ASSIGNMENT: Reproduce all of the data below without alteration; exclude every picture.

DATA BELOW:
+ + + + +
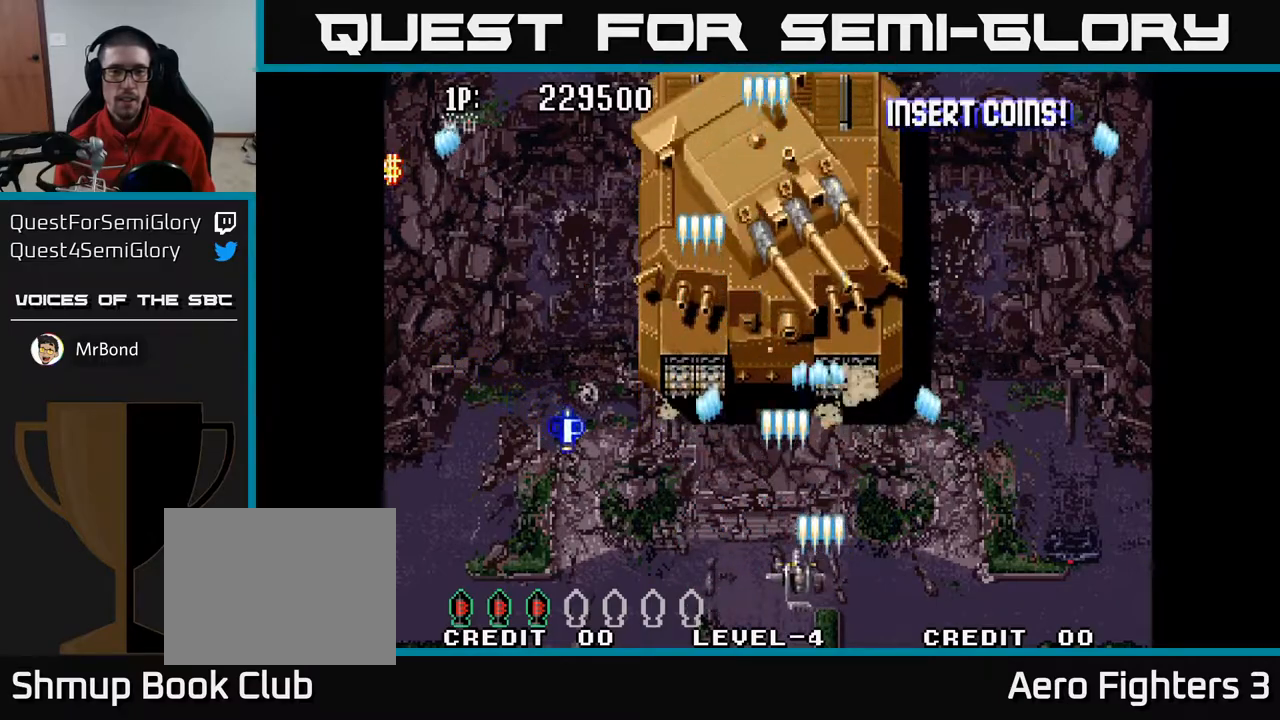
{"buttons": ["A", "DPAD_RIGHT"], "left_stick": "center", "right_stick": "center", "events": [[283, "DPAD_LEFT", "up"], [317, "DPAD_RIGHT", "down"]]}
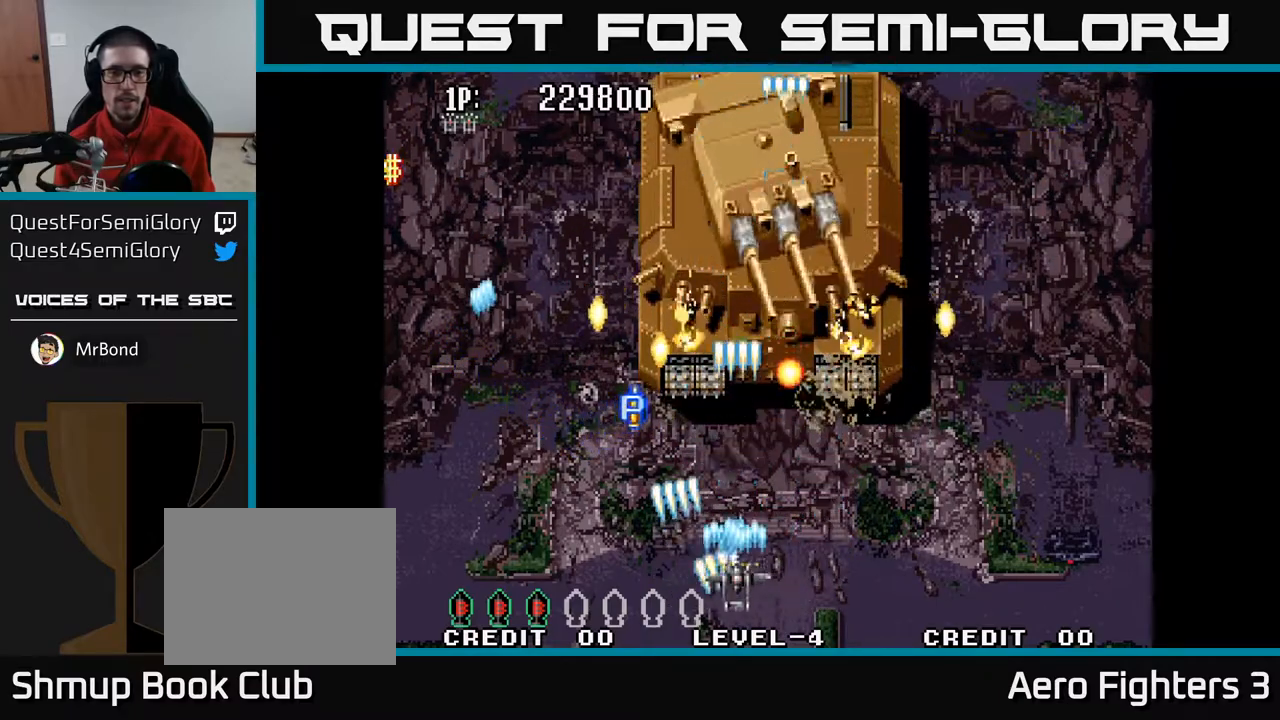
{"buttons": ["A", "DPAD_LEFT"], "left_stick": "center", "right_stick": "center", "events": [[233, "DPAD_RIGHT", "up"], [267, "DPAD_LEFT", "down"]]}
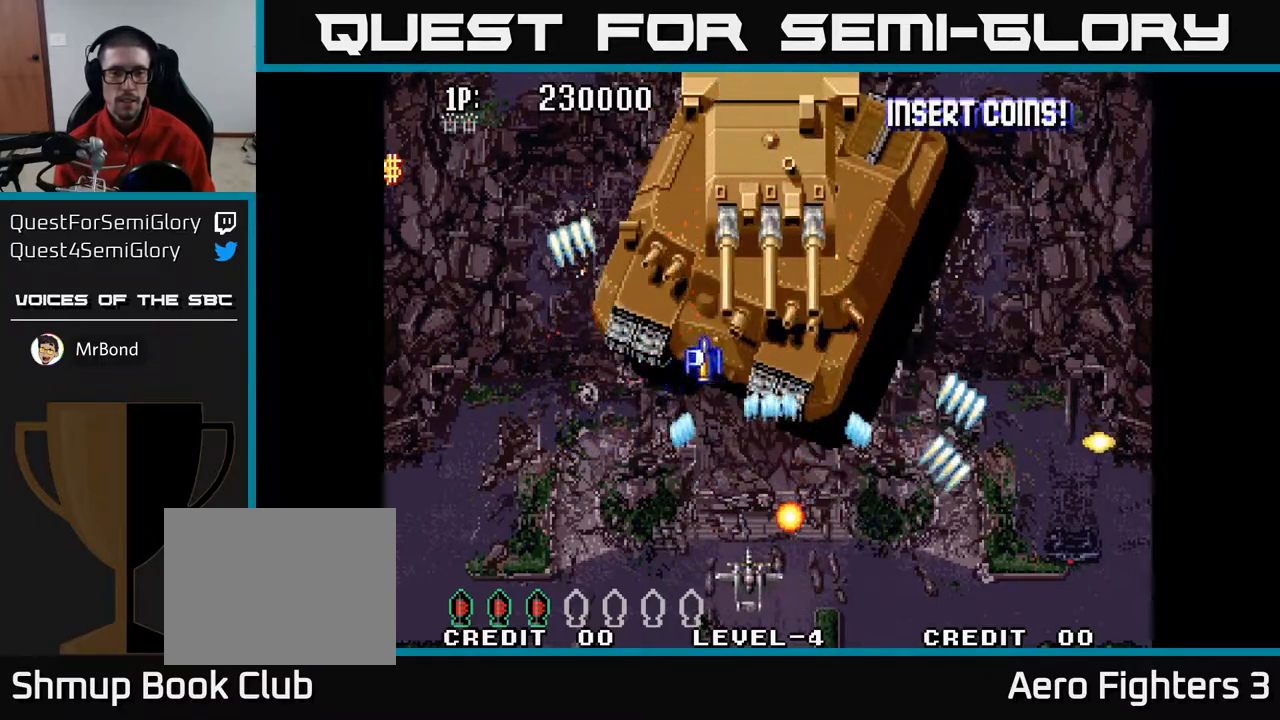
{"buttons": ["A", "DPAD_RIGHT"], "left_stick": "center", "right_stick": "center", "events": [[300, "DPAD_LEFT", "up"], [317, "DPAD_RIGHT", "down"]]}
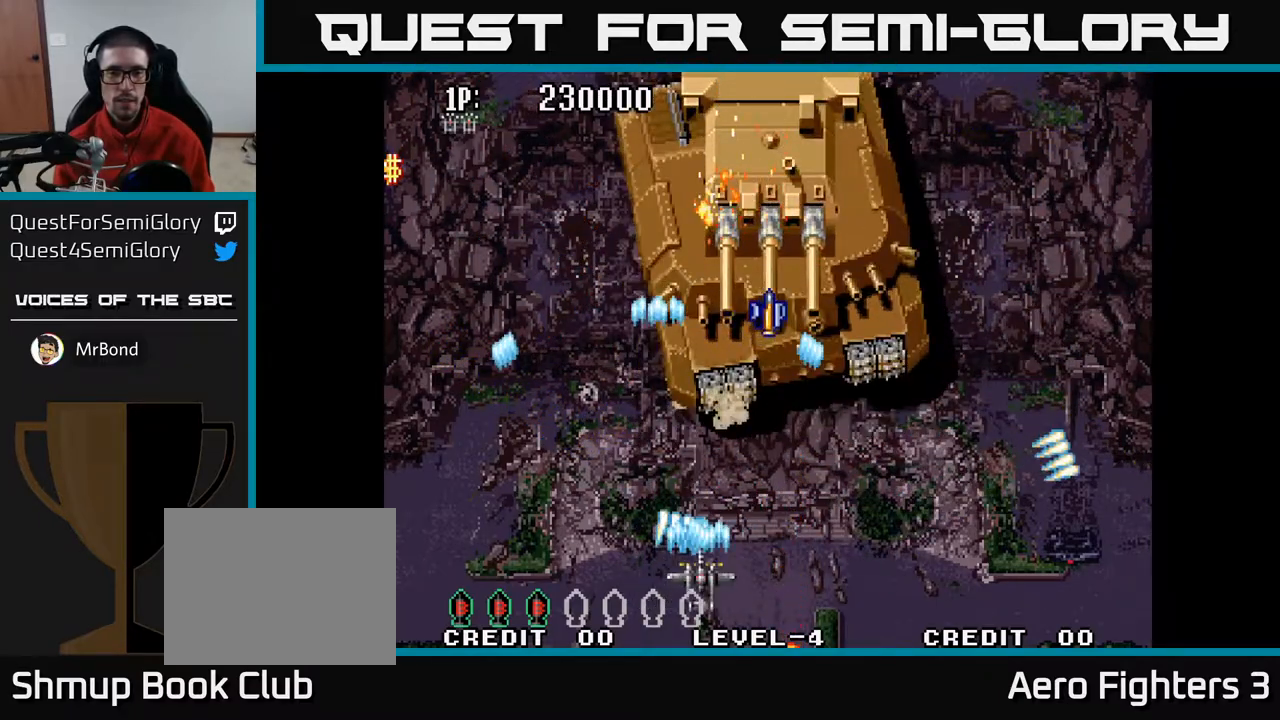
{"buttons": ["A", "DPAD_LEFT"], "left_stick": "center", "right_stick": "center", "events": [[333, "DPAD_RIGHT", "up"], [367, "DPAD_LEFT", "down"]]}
+ + + + +
RESULT:
{"buttons": ["A", "DPAD_RIGHT"], "left_stick": "center", "right_stick": "center", "events": [[283, "DPAD_LEFT", "up"], [317, "DPAD_RIGHT", "down"]]}
{"buttons": ["A", "DPAD_LEFT"], "left_stick": "center", "right_stick": "center", "events": [[233, "DPAD_RIGHT", "up"], [267, "DPAD_LEFT", "down"]]}
{"buttons": ["A", "DPAD_RIGHT"], "left_stick": "center", "right_stick": "center", "events": [[300, "DPAD_LEFT", "up"], [317, "DPAD_RIGHT", "down"]]}
{"buttons": ["A", "DPAD_LEFT"], "left_stick": "center", "right_stick": "center", "events": [[333, "DPAD_RIGHT", "up"], [367, "DPAD_LEFT", "down"]]}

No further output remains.